Personal information
- Nationality: Norway United States
- Born: 23 November 1910 Kongsberg, Norway
- Died: 7 June 2003 (aged 92) Bellevue, Washington, US

Sport
- Sport: Skiing

= Olav Ulland =

Norwegian ski jumper

Olav Ulland (23 November 1910 - 7 June 2003) was a Norwegian-American ski jumper who competed during the 1930s and 1940s.

==Career==
He took 5th place at World Championships 1930 in Oslo. He coached the Italian ski jumping team at Winter Olympics 1936 in Garmisch-Partenkirchen and took over American national team year later.

In 1954, Olav Ulland co-founded a new ski club in Seattle, Kongsberger Ski Club, which still exists. From the beginning, the club operated with both ski jumping and cross country skiing, but since 1974 the club has operated only cross country skiing. The United States Ski Association awarded him the Julius Blegen Award in 1957. He was inducted into the US Ski Hall of Fame in 1981.

## [Questions]
a. List every city or town named in the Olav Ulland article.
b. Please carry on the Olav Ulland article from its final sentence.

## [Data extracts]
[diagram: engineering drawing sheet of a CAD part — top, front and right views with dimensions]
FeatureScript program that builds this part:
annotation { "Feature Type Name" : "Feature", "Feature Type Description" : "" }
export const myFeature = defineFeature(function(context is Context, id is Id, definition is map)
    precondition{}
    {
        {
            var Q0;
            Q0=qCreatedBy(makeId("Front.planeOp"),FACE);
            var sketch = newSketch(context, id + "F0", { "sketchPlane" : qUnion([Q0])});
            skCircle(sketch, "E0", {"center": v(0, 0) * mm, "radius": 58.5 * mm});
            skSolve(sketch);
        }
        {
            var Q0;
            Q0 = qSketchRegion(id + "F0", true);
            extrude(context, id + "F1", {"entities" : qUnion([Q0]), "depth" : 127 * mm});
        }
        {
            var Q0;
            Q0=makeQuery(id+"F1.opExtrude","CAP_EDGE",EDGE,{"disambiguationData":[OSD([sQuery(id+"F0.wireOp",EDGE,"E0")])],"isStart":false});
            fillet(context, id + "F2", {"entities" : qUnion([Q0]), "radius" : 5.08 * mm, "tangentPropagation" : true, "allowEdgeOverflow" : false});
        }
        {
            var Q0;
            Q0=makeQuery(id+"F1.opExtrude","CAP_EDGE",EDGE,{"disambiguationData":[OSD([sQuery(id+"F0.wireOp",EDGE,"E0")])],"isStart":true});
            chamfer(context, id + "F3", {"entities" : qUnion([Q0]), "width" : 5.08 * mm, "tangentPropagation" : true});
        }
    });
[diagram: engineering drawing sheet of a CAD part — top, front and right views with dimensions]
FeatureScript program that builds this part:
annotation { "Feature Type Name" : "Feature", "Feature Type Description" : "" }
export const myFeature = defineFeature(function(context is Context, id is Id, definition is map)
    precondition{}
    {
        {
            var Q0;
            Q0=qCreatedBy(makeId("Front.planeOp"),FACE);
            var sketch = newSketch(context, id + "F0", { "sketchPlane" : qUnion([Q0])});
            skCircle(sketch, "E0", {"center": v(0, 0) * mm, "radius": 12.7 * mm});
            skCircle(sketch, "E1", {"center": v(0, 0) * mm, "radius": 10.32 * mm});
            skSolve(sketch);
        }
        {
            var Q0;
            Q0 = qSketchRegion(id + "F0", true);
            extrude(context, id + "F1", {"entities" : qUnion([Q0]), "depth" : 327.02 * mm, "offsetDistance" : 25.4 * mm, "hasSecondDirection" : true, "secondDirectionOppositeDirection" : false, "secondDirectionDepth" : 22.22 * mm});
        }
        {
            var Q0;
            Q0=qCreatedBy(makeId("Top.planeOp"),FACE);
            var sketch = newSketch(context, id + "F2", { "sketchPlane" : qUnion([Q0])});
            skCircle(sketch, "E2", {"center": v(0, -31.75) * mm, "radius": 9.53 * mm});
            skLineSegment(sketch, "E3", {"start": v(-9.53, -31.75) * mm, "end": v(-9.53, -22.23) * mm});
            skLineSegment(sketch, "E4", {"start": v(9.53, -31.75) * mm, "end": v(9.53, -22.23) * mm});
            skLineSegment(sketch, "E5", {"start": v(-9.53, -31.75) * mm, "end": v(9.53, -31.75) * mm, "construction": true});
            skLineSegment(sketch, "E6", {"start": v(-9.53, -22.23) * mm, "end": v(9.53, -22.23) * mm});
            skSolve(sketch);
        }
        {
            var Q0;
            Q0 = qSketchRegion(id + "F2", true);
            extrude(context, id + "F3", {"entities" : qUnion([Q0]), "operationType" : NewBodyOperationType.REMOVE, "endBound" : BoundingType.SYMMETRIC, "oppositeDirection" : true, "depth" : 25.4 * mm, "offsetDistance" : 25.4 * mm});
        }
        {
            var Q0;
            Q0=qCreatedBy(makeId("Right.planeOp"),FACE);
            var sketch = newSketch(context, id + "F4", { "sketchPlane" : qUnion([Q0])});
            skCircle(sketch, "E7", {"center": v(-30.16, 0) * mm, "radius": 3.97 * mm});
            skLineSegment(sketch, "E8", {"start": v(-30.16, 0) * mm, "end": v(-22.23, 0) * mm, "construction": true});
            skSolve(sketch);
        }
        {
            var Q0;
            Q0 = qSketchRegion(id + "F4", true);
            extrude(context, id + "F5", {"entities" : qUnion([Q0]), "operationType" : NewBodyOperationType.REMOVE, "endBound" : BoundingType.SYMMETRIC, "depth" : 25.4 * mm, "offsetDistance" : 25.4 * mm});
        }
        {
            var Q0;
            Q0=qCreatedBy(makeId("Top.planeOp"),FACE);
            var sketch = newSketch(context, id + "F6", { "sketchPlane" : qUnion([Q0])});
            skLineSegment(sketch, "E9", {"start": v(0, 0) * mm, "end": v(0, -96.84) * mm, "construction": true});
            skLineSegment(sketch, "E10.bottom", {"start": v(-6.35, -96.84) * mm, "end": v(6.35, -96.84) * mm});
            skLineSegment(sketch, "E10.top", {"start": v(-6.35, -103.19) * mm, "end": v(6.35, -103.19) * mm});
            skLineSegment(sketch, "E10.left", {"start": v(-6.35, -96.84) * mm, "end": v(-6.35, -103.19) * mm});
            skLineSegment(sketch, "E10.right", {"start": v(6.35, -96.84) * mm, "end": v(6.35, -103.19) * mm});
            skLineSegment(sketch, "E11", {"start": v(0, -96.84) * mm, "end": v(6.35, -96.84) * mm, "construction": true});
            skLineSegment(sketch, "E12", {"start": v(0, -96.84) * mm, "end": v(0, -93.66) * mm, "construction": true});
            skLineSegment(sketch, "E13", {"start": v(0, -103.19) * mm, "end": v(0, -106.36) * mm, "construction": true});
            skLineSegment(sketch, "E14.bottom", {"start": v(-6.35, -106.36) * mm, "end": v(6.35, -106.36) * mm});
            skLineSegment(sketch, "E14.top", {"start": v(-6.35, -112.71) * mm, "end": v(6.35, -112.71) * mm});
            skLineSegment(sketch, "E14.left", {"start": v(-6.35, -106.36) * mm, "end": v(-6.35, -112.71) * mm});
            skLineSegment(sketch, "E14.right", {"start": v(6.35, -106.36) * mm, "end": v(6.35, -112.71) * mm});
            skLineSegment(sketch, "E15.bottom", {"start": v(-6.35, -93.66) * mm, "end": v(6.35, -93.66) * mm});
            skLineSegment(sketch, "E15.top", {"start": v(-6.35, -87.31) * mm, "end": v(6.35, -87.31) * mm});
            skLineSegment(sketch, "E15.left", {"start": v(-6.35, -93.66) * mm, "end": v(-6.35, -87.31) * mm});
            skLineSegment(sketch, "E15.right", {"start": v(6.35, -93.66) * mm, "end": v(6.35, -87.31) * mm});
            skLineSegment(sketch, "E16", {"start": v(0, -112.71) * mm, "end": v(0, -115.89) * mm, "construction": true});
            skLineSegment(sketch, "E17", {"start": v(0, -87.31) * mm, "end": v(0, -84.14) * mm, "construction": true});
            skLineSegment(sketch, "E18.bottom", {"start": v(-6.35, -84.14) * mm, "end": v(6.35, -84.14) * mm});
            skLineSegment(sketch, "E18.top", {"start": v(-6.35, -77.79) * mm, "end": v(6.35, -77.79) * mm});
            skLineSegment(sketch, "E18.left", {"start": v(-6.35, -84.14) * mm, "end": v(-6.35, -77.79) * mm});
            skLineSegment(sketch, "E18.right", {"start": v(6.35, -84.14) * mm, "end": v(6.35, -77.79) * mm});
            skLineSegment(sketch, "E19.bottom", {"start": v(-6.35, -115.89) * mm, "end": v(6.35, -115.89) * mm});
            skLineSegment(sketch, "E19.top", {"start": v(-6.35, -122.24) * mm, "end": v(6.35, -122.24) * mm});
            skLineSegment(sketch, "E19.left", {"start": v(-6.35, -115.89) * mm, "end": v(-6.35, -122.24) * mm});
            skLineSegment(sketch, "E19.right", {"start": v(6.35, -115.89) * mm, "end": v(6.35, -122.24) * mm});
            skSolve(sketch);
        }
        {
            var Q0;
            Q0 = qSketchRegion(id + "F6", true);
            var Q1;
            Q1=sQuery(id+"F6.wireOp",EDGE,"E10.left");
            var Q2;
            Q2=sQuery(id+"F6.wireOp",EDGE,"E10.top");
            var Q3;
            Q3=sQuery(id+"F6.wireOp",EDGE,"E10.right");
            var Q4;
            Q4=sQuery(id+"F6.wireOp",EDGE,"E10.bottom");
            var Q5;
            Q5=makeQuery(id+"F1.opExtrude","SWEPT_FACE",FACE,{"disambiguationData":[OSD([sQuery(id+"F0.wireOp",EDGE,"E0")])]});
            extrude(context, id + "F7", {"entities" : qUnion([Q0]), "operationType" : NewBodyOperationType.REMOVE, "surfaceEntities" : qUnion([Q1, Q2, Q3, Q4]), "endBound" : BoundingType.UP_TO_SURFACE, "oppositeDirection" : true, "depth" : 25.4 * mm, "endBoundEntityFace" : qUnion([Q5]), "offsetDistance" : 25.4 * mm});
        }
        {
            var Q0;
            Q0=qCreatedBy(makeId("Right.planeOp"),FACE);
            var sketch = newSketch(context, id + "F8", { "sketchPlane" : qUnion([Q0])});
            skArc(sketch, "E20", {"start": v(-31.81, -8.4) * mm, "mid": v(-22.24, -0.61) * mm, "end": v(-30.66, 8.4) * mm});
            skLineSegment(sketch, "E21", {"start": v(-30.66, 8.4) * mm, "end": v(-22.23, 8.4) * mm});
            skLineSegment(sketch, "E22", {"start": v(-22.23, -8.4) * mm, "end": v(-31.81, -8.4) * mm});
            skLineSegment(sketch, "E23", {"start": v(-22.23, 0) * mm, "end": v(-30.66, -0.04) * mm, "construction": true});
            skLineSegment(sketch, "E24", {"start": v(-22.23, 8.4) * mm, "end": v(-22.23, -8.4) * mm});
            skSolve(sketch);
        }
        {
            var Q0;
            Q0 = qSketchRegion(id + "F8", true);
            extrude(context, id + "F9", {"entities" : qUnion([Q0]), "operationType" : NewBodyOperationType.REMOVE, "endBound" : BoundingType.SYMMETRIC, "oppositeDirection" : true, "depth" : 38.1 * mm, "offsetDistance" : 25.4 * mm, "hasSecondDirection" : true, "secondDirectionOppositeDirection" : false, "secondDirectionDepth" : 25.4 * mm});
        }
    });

## [Answers for this exercise]
a. Kongsberg, Bellevue, Oslo, Garmisch-Partenkirchen, Seattle

b.
The Pacific Northwest Ski Association Regional Ski Association awards the Olav Ulland Award annually to the athlete of the year in the Nordic branches.

On 17 March 1935 he became the first man in history who jumped over hundred metres at Trampolino Gigante Corno d'Aola hill in Ponte di Legno, Kingdom of Italy; but he glided with his hands at 103.5 metres (340 ft) and it wasn't recognized as the world record.

==Invalid ski jumping world record==
First ever ski jump over 100 metres in history.

| Date | Hill | Location | Metres | Feet |
|---|---|---|---|---|
| 17 March 1935 | Trampolino Gigante Corno d’Aola | Ponte di Legno, Kingdom of Italy | 103.5 | 340 |

 Not recognized as official: touched the ground at world record distance.